Let’s see how this would work:

   D2.p <- diag(1/sqrt(rowSums(A)))
   D2.g <- diag(1/sqrt(colSums(A)))
   A2 <- D2.p %*% A %*% D2.g
   P <- A2 %*% t(A2)
   G <- t(A2) %*% A2

We can check that indeed \(\mathbf{P}\) and \(\mathbf{G}\) are symmetric:

   isSymmetric(P)

[1] TRUE

   isSymmetric(G)

[1] TRUE

And now we can obtain the row and column CA scores via eigendecomposition of these matrices:

   eig.vec.p2 <- eigen(P)$vectors
   eig.vec.g2 <- eigen(G)$vectors

As Sciarra et al. (2020, 3) also note, to have the eigenvectors obtained via this procedure match the CA scores, we need to rescale the standard CA scores by multiplying them by the square root of the degrees of the row and column nodes:

   cor(CA.res$Z.u.p[, 1] * sqrt(rowSums(A)), eig.vec.p2[, 2])

[1] 1

   cor(CA.res$Z.u.g[, 1] * sqrt(colSums(A)), eig.vec.g2[, 2])

[1] 1

Which as we can see, results in perfectly correlated scores across the two methods.

References

Breiger, Ronald L. 1974. “The Duality of Persons and Groups.” Social Forces 53 (2): 181–90.
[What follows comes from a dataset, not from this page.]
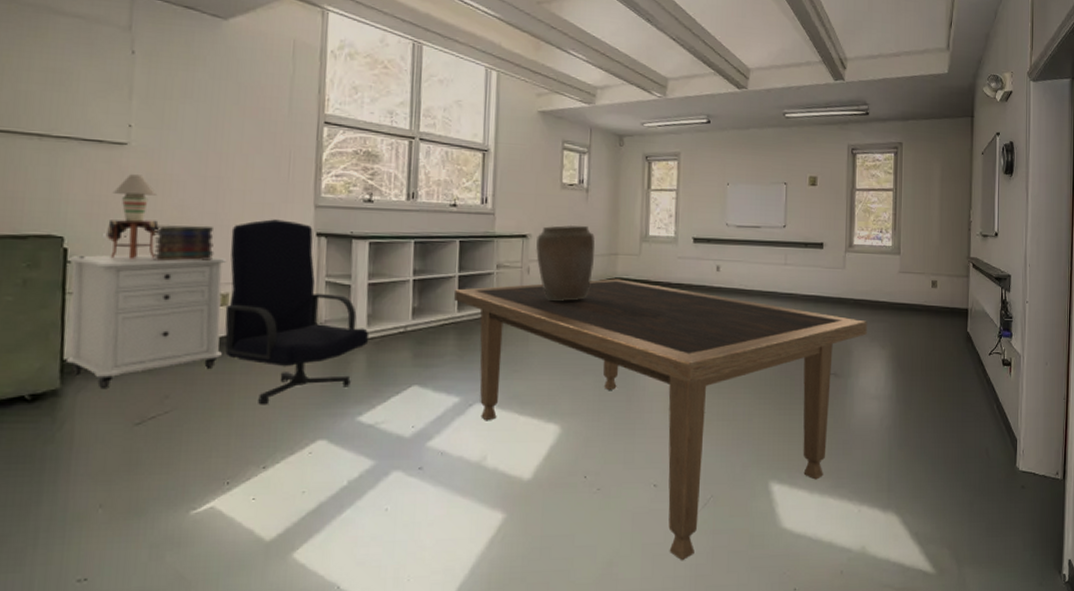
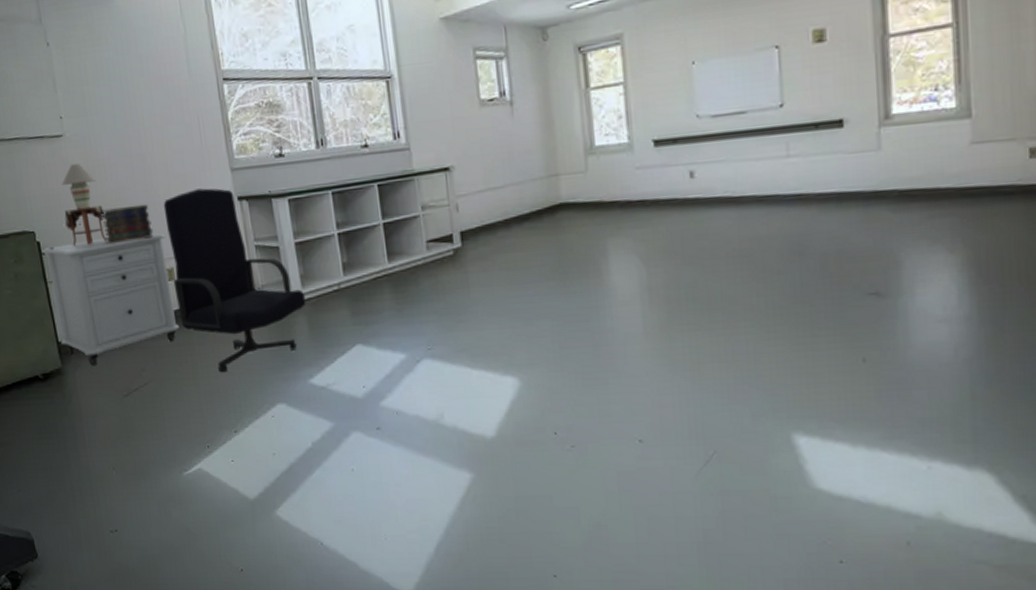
dining table: present [454,278,867,561] -> none [382,203,924,526]
vase: present [536,224,595,301] -> none [461,145,532,239]

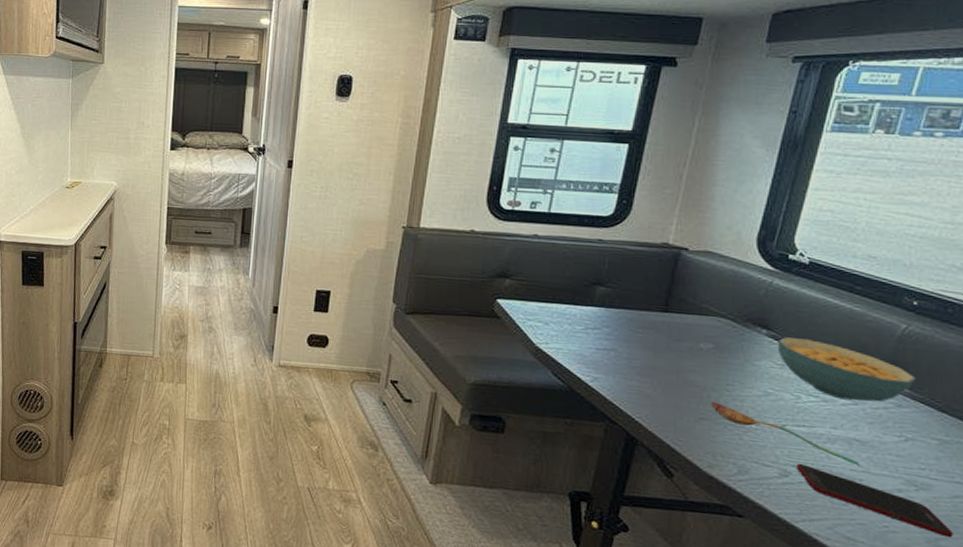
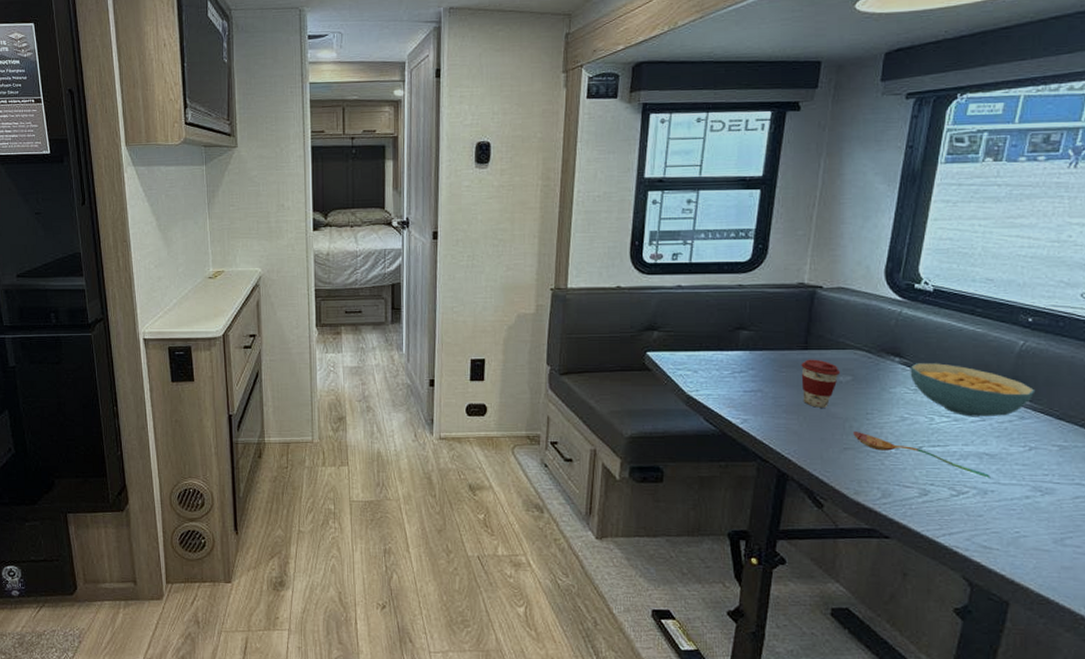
coffee cup: none [658,322,702,374] -> present [801,359,841,408]
cell phone: present [795,463,953,538] -> none [933,481,1076,536]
Faust, Katherine. 1997. “Centrality in Affiliation Networks.” Social Networks 19 (2): 157–91.

Fouss, François, Marco Saerens, and Masashi Shimbo. 2016. Algorithms and Models for Network Data and Link Analysis. Cambridge University Press.

Sciarra, Carla, Guido Chiarotti, Luca Ridolfi, and Francesco Laio. 2020. “Reconciling Contrasting Views on Economic Complexity.” Nature Communications 11 (1): 3352.